ANYWAY. I’m getting off-track. And what else is new, you ask. Cough. So I was thinking about this comparison between Mariah Carey and Leona Lewis and I thought that my dad probably even knows who Mariah Carey is, but certainly has never heard of Leona. But then, maybe he isn’t familiar with Mariah. And I thought, how interesting, that someone could just go through life unaware of this huge deal in pop culture. I’m not saying he should be a fan and know all the words to “Touch My Body” or anything. But to have never even heard of her. Huh.
Dear A-Hole Neighbor,
I’m sorry you are feeling old, but would you please park your midlife-crisis red corvette before getting your mail? You live ten feet from the mailbox. Would it kill you to pull into your driveway and then walk to the mailbox, instead of leaving your (extremely loud) engine running while you stand there and sort through the latest issues of AARP and Bassmaster Magazine? Also, get off your damn cell phone. I can hear you from all the way over here.
Sincerely,
Megan
5:38pm – Waiting at work for third member of the carpool to show up so we can go home. FINALLY. Wonder why I am still carpooling because I would prefer to leave right at 5:00.
5:40 – Third carpooler shows up ten minutes late; we head to car.
5:50 – Discussion of what we will eat for dinner. Realize that I am Very Very Hungry.
5:52 – Discussion switches to the carpooling schedule for next week. I quit the carpool group.
6:20 – Still in car. Still hungry. Thinking about blueberry pancakes for dinner and whether I would need to go buy milk for this.
6:29 – Finally arrive home. Almost time for dinner!
6:30 – Drat. Andrew’s not home yet. Will snack on chips until he gets home and we can eat dinner.
6:40 – Still no Andrew. Put chips away.
6:48 – Call Andrew. No answer. Figure he’s driving home and the phone is in his pocket and he can’t get to it. He’ll call me back soon, I think. Leave annoying message akin to “Annnndrewwwww, I’m huuuuunnngry, come home so we can eeeeeeeeeeat.”
6:56 – Call Andrew at work. Get mad just thinking that he might still be at work. No answer. Still hungry. Decide Andrew went to the gym without me and grrr, because I thought we were going to go the gym together later.
6:57 – Microwave leftover slice of pizza. Figure I can still eat real dinner when he gets home.
8:20 – Still have not heard from Andrew. Starting to get worried. Is he in a ditch somewhere? Couldn’t possibly have gone to the gym. Not the work-out-for-two-hours kind of person. Try calling again. Still no answer.
8:21 – Call Andrew’s mother. Yes. Really. She has not heard from him, but reassures me that if he was hurt, someone would have called me.
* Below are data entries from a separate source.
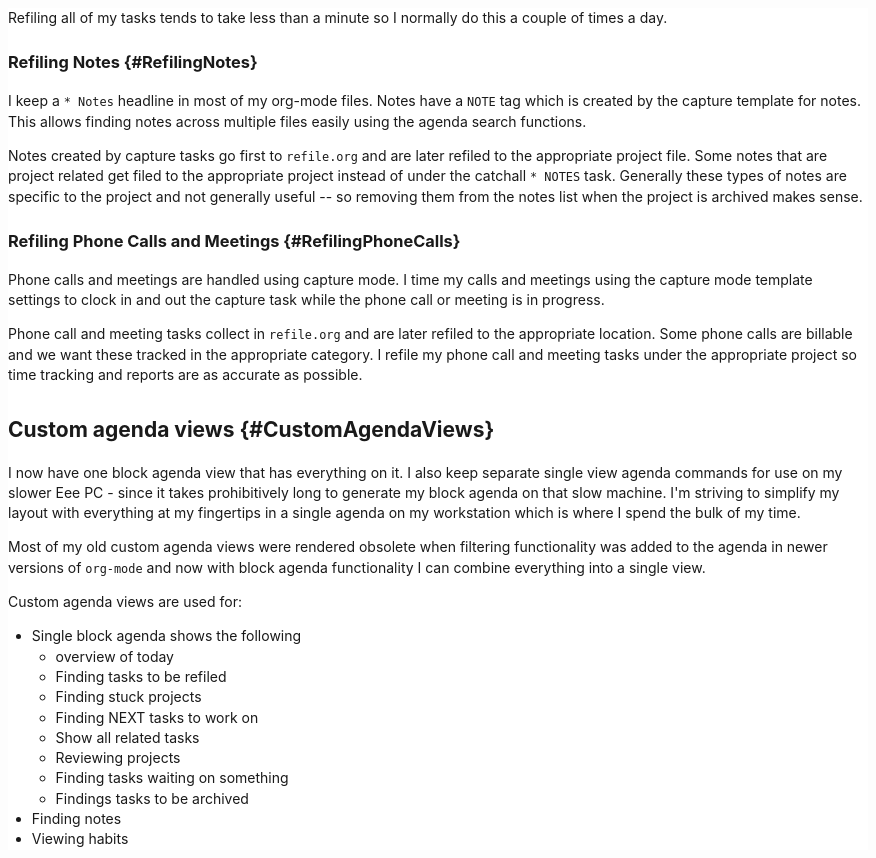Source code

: Refiling all of my tasks tends to take less than a minute so I
normally do this a couple of times a day.


### Refiling Notes {#RefilingNotes}

I keep a `* Notes` headline in most of my org-mode files.  Notes have
a `NOTE` tag which is created by the capture template for notes.  This
allows finding notes across multiple files easily using the agenda
search functions.

Notes created by capture tasks go first to `refile.org` and are later
refiled to the appropriate project file.  Some notes that are project
related get filed to the appropriate project instead of under the
catchall `* NOTES` task.  Generally these types of notes are specific
to the project and not generally useful -- so removing them from the
notes list when the project is archived makes sense.


### Refiling Phone Calls and Meetings {#RefilingPhoneCalls}

Phone calls and meetings are handled using capture mode.  I time my
calls and meetings using the capture mode template settings to clock
in and out the capture task while the phone call or meeting is in
progress.

Phone call and meeting tasks collect in `refile.org` and are later
refiled to the appropriate location.  Some phone calls are billable
and we want these tracked in the appropriate category.  I refile my
phone call and meeting tasks under the appropriate project so time
tracking and reports are as accurate as possible.


## Custom agenda views {#CustomAgendaViews}

I now have one block agenda view that has everything on it.  I also
keep separate single view agenda commands for use on my slower Eee
PC - since it takes prohibitively long to generate my block agenda on
that slow machine.  I'm striving to simplify my layout with everything
at my fingertips in a single agenda on my workstation which is where I
spend the bulk of my time.

Most of my old custom agenda views were rendered obsolete when
filtering functionality was added to the agenda in newer versions of
`org-mode` and now with block agenda functionality I can combine
everything into a single view.

Custom agenda views are used for:

-   Single block agenda shows the following
    -   overview of today
    -   Finding tasks to be refiled
    -   Finding stuck projects
    -   Finding NEXT tasks to work on
    -   Show all related tasks
    -   Reviewing projects
    -   Finding tasks waiting on something
    -   Findings tasks to be archived
-   Finding notes
-   Viewing habits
8:21:30 – The thought that he might be in class finally occurs to me. Why did I not think of this earlier? He just started a new session of classes and I forgot that he was in class two nights a week instead of just one. So that is where he is. Feel better knowing he is not in a ditch.
8:25 – Call Andrew. Again. This time to leave a message explaining that I figured out where he was. Oh, and sorry about all those messages.
8:26 – Microwave another slice of pizza. Wish I was eating blueberry pancakes. So much for going to the gym.
10:10 – Andrew gets home. I give him a big hug because thank goodness he is not in a ditch.
10:11 – Find out Andrew did not listen to any of the messages.
I give you an actual posting I saw on the want ads at work. I only wish I had the kind of love this person has. Also the spelling and grammar skills.
Would like to have my demin looney tunes jacket back. Was on coat rack by the EDO desk clerks office. Please return back to rack would GREATLY BE APPRECIATED, boyfriend bought if me on valentines day!!!